▶ **Data shown**
○ ○ ○ ○ ○

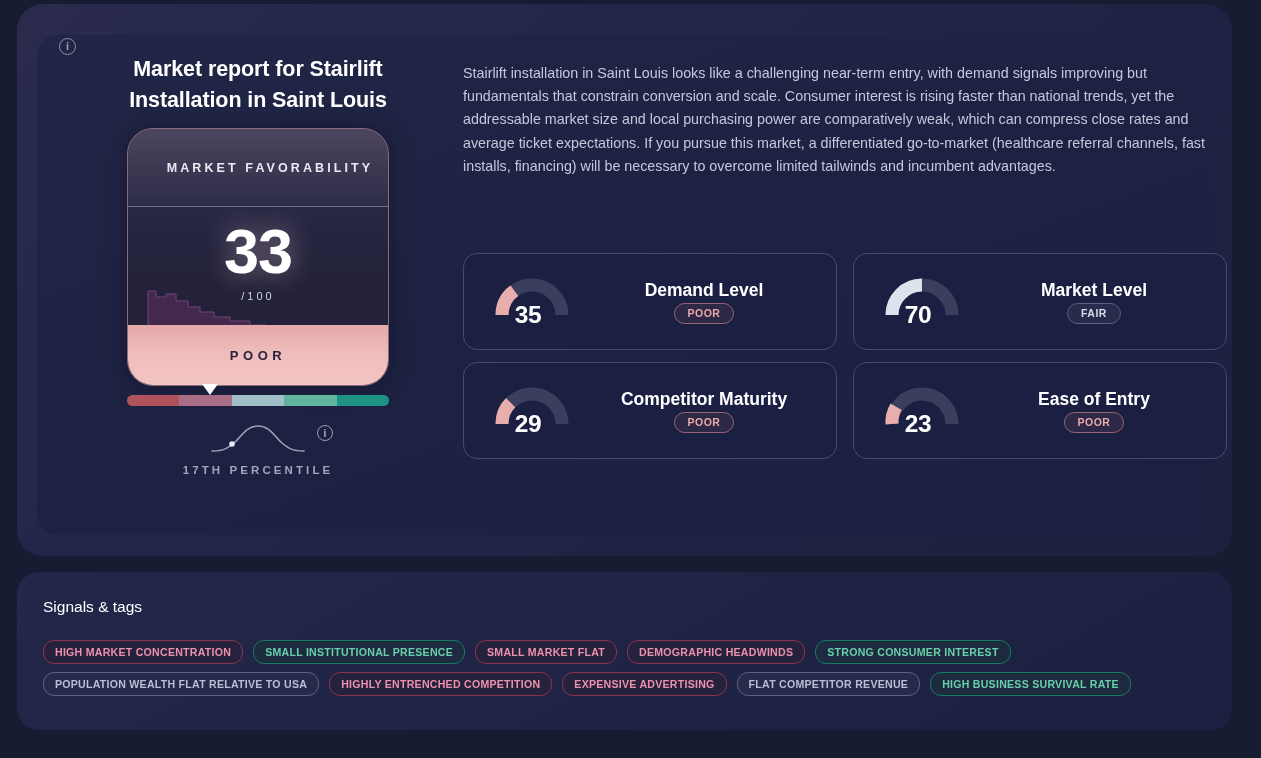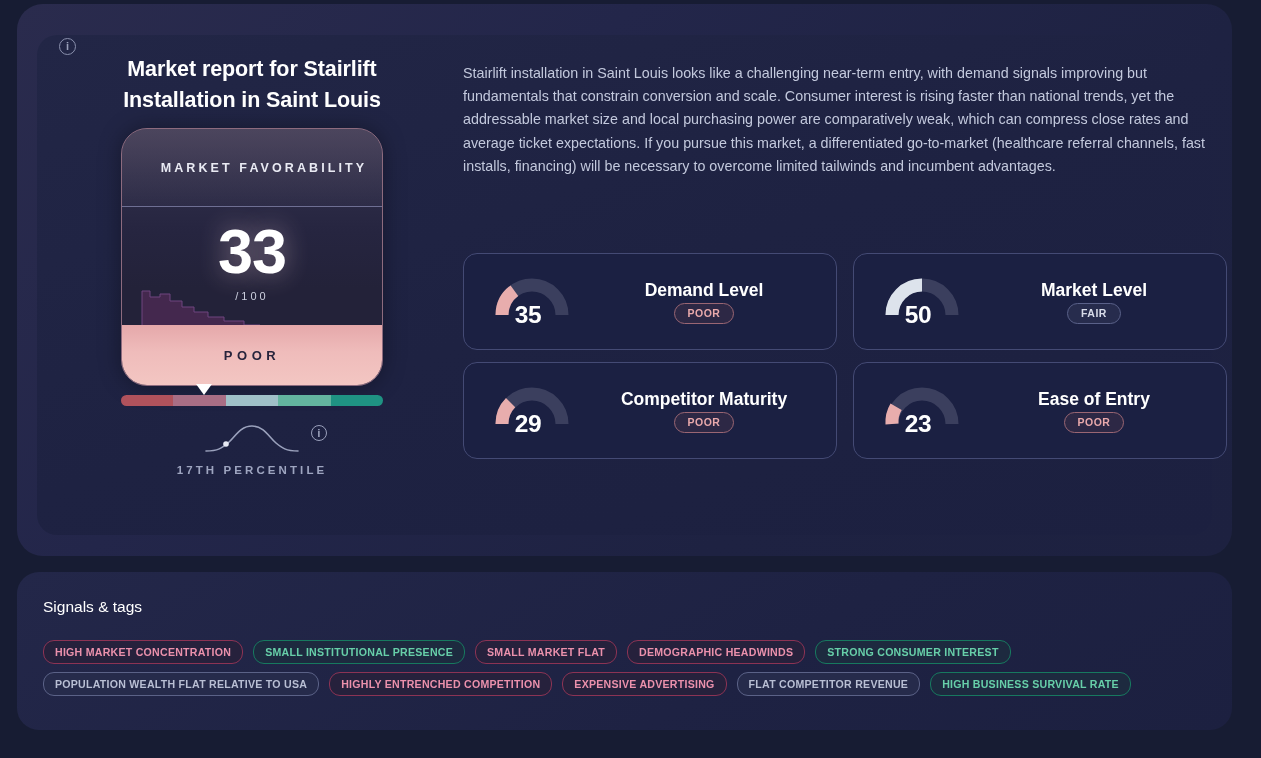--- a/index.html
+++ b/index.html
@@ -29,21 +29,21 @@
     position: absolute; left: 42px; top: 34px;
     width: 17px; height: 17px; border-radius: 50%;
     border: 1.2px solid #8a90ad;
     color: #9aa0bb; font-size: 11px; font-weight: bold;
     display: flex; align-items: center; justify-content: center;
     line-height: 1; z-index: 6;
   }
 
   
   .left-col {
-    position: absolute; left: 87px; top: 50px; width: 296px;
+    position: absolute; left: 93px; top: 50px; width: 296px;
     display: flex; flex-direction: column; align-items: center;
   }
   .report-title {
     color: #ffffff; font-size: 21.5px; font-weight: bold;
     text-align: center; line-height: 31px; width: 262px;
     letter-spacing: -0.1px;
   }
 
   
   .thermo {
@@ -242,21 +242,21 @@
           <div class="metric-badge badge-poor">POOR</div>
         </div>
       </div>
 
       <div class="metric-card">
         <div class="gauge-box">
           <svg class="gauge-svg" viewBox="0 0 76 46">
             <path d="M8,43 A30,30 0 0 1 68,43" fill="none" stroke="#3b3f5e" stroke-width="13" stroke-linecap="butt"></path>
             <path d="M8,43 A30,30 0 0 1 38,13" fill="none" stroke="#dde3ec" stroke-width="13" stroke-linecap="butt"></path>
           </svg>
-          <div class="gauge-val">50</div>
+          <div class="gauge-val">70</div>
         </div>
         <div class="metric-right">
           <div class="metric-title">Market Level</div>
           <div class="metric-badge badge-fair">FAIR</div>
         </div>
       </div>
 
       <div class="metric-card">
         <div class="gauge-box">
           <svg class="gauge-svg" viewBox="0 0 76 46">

○ ○ ○ ○ ○

▶ **Task objective**
Which lines above run from the one containing "-29,21 +29,21 @@" down to the one containing "text-align: center; line-height: 31px;"? Repeat exactly those, both ends included, and nothing else.

▶ **Task answer**
@@ -29,21 +29,21 @@
     position: absolute; left: 42px; top: 34px;
     width: 17px; height: 17px; border-radius: 50%;
     border: 1.2px solid #8a90ad;
     color: #9aa0bb; font-size: 11px; font-weight: bold;
     display: flex; align-items: center; justify-content: center;
     line-height: 1; z-index: 6;
   }
 
   
   .left-col {
-    position: absolute; left: 87px; top: 50px; width: 296px;
+    position: absolute; left: 93px; top: 50px; width: 296px;
     display: flex; flex-direction: column; align-items: center;
   }
   .report-title {
     color: #ffffff; font-size: 21.5px; font-weight: bold;
     text-align: center; line-height: 31px; width: 262px;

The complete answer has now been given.